The growth and consolidation of China, India, Japan, South Korea and Australia as maritime powers is forcing each to move ever further in to the deep blue waters of Indo-Pacific. All the new actors have begun to search for certain islands and harbours as potential locations for commercial ports, or upgraded or new military facilities. India has built and upgraded its naval station on Middle Andaman; China has built numerous commercial ports around the Indian Ocean, as well as naval and radar facilities in the South China Sea; Japan has opened a military station in Djibouti; and the United States has just signed a new military pact with Australia. The Asian powers are also expanding their navies, with heavy investment into submarines, amphibious vessels and escorts.
As the Indo-Pacific zone becomes the geopolitical fulcrum of the modern world, the EU cannot afford to sit on the side, for Europeans also have interests there too. Aside from the fact that Britain and France have sovereign territories in this region, over €1 billion of European trade flows along the maritime communication line between East Asia across the Indian Ocean to Europe every week, a figure which will only grow once the world economy recovers and as Asia continues its ascent as an industrial powerhouse. Accordingly, any medium- or large-scale disruption in the Indo-Pacific would have an undoubtable and potentially dramatic impact on European supply lines and economic stability.
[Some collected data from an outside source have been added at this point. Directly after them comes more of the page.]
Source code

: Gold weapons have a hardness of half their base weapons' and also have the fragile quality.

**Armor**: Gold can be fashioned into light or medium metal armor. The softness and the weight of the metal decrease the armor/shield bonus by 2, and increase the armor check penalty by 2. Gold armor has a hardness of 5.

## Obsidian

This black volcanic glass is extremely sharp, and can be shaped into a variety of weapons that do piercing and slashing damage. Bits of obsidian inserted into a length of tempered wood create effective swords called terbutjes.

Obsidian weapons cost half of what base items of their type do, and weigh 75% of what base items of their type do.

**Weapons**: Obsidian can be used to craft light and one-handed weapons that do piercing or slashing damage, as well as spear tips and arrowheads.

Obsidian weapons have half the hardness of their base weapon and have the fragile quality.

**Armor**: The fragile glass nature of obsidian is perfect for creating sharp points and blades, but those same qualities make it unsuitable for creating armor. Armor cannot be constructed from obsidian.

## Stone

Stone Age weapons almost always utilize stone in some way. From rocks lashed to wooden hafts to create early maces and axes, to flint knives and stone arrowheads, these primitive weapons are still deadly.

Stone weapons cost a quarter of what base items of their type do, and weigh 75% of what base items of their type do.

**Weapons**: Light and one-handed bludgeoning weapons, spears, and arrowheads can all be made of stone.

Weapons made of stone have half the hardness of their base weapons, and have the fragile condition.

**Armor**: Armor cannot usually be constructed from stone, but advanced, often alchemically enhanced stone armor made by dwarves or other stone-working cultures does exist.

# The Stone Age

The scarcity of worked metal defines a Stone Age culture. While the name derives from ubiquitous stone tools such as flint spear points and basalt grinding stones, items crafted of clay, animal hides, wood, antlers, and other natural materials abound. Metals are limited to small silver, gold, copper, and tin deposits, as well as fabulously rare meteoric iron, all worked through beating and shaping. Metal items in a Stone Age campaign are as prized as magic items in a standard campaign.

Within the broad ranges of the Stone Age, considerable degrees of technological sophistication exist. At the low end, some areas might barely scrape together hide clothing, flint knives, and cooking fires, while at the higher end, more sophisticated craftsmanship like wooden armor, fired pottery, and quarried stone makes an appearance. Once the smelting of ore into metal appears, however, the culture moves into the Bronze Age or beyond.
But how should Brussels engage in ‘Maritime Asia’? Clearly, the EU is already an actor, embracing multilateralism and diffusing its normative power. It also pursues a radical free trade policy: a Free Trade Agreement with South Korea is already in place; negotiations with India, Singapore and Japan have either started, or are about to start. If the EU’s agenda is to open up the Asian market and integrate it into the global economy before Asians get the upper hand, it is also Europeans’ responsibility to secure and protect their critical maritime trade routes, particularly those that fuel their economy.
However, this is insufficient, for a military presence is as much a prerequisite for political influence as multilateralism, free trade and normative power. The EU needs to re-enter the Indo-Pacific space as a fully-fledged geostrategic actor that helps to balance power and ensure that no particular power’s rise disturbs the smaller countries or encourages them pursue a policy of re-armament. To some extent, this is already underway as countries like Japan, South Korea and Australia build up their navies to meet the challenge from China. The militarisation of Asia is emphatically not in the EU’s interest; the growth of expectations of violent change among Asians, let alone a maritime conflict, would be deeply detrimental to European commercial and political interests. Preventing either should become one of Brussels’ top priorities.
Thus, the time has come for an EU Indo-Pacific geo-strategy, which pays particular attention to:
- 1. Securing maritime communication lines with enhanced naval capabilities, including a global, ‘go-anywhere’, European Union Coast Guard, modelled on the coast guards of the United States and Japan
- 2. Preventing regional and domestic conflicts among the Asian maritime powers through enhanced intelligence, knowledge and anticipation, as well as the pursuit of European maritime expeditionary forces, which could act autonomously or with allies, to deter or intervene during conflicts
- 3. Forming ‘strategic partnerships’ with other countries, which go well beyond free trade agreements and normative power, to balance, from offshore, the emerging chessboard in the Indo-Pacific zone.
Of course, none of this will be easy during a time of austerity. But as the former British defence secretary, Denis Healy once said: ‘Once we cut defence expenditure to the extent where our security is imperilled, we have no houses, we have no hospitals, we have no schools. We have a heap of cinders.’ To ignore developments in the world’s new geopolitical core would be as short-sighted as it would be dangerous.